Another 79,000 initial unemployment claims were filed in Colorado last week.
That brings the total number people who have sought aid after losing their jobs since the coronavirus crisis began in the state to more than 358,000.
Of the initial unemployment claims filed last week, 38,384 were among people normally eligible for unemployment and 40,906 were among gig workers and the self employed who are eligible for benefits under Congress’ $2 trillion aid package passed last month.
The new numbers indicate that Coloradans have been losing their jobs at a fairly steady clip over the past five weeks with no signs of the damage slowing.
The Colorado Department of Labor and Employment says it paid out more than $86 million in regular unemployment benefits last week.
The average weekly unemployment payout this year before the coronavirus crisis was $8.7 million. During the height of the Great Recession, $19 million in regular unemployment benefits were paid out on an average weekly basis.
COVID-19 IN COLORADO
The latest from the coronavirus outbreak in Colorado:
- MAP: Known cases in Colorado.
- TESTING: Here’s where to find a community testing site. The state is now encouraging anyone with symptoms to get tested.
- WRITE ON, COLORADO: Tell us your coronavirus stories.
- STORY: As infections rise, coronavirus is already the No. 3 killer in Colorado this year
In the past four weeks, unemployment payouts have totaled:
- $74.1 Million for the week ending April 18
- $62 million for the week ending April 11
- $29.8 million for the week ending April 4
The state also paid out $28.7 million to self-employed and gig workers, who were eligible for the $600 weekly federal Pandemic Unemployment Assistance. It was the first week such workers could apply for this benefit in Colorado.
Existing workers getting typical unemployment pay also began receiving an extra $600 a week as part of the federal stimulus plan. Payments, retroactive to March 29, totaled $247.4 million for the week. The pandemic pay is funded by the U.S. government — not the state’s unemployment fund.

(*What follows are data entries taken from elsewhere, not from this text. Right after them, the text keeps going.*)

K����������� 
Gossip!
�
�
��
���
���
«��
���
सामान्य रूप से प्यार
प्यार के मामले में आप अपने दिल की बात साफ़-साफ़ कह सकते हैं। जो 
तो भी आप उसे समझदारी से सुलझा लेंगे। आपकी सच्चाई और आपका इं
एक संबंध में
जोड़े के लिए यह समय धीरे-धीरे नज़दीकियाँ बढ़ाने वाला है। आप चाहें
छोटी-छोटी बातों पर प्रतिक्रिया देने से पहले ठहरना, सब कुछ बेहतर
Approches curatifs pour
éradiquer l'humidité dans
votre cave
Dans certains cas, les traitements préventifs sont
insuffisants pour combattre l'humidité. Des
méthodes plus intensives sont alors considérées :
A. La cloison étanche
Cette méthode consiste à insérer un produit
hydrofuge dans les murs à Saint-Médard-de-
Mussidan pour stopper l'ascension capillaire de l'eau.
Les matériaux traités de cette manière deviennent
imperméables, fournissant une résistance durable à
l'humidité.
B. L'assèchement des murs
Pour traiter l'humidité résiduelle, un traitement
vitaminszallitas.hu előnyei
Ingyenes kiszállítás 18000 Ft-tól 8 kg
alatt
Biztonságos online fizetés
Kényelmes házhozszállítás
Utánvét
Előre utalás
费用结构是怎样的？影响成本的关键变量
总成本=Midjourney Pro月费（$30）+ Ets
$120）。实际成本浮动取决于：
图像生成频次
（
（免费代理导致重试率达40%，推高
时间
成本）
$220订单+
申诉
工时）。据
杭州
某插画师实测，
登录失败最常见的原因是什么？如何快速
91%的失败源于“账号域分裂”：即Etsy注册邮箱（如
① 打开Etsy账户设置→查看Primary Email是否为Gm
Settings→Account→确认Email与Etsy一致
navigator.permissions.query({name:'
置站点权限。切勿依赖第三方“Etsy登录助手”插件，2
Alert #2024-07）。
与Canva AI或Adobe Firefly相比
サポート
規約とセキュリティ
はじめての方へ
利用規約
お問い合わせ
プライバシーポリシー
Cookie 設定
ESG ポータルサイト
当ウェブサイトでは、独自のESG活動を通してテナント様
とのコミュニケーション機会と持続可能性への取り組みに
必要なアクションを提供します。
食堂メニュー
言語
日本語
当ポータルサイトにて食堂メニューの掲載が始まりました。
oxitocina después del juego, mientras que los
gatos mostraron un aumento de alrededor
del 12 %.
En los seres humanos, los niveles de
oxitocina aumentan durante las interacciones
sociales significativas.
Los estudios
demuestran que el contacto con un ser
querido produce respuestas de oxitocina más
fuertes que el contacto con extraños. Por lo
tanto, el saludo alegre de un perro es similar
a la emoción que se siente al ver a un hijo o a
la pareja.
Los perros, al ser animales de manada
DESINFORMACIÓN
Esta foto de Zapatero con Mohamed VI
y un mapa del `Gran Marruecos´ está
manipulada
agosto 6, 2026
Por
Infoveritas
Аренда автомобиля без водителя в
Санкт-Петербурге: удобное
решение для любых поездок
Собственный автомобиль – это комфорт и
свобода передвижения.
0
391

As businesses reopen, some workers not ready to return
The labor agency also updated guidance as employers prepare to reopen but face concerns by workers who don’t want to return. If workers feel unsafe going back to work if asked, that’s considered a job refusal and the worker could lose their unemployment benefits, the state labor agency said.
By Gov. Jared Polis’ recent executive order, workers are allowed to remain at home if they are part of a vulnerable population, can work remotely or are entitled to paid leave as part of the Colorado HELP rules.
However, an employer can protest the job refusal by filing a report with the labor agency. About 40 employers have submitted concerns since the form became available over the weekend.
“We’re sensitive to both sides of the equation, relative to (employers) wanting to see some economic activity resume but also really being focused on the safety and health of the workers,” said said Jeff Fitzgerald, the agency’s unemployment insurance director, in a call Thursday with journalists. “There is no black and white answer to the question of, ‘Will they stop getting benefits?’ It really is a situation where it would trigger an event where we would collect facts about the job refusal.”
The agency would investigate employer concerns by taking into consideration state and local shelter-at-home restrictions, plus see if employers took “reasonable steps” in making the workplace safer, which includes adding new cleaning standards or providing masks and gloves, he said.
Unemployment grows nationwide
The national unemployment situation, meanwhile, also continues to worsen.
More than 3.8 million laid-off workers applied for unemployment benefits last week across the country as the U.S. economy slid further into a crisis that is becoming the most devastating since the 1930s.
Roughly 30.3 million people have now filed for jobless aid in the six weeks since the coronavirus outbreak began forcing millions of employers to close their doors and slash their workforces. That is more people than live in the New York and Chicago metropolitan areas combined, and it’s by far the worst string of layoffs on record. It adds up to more than one in six American workers.
With more employers cutting payrolls to save money, economists have forecast that the unemployment rate for April could go as high as 20%. That would be the highest rate since it reached 25% during the Great Depression.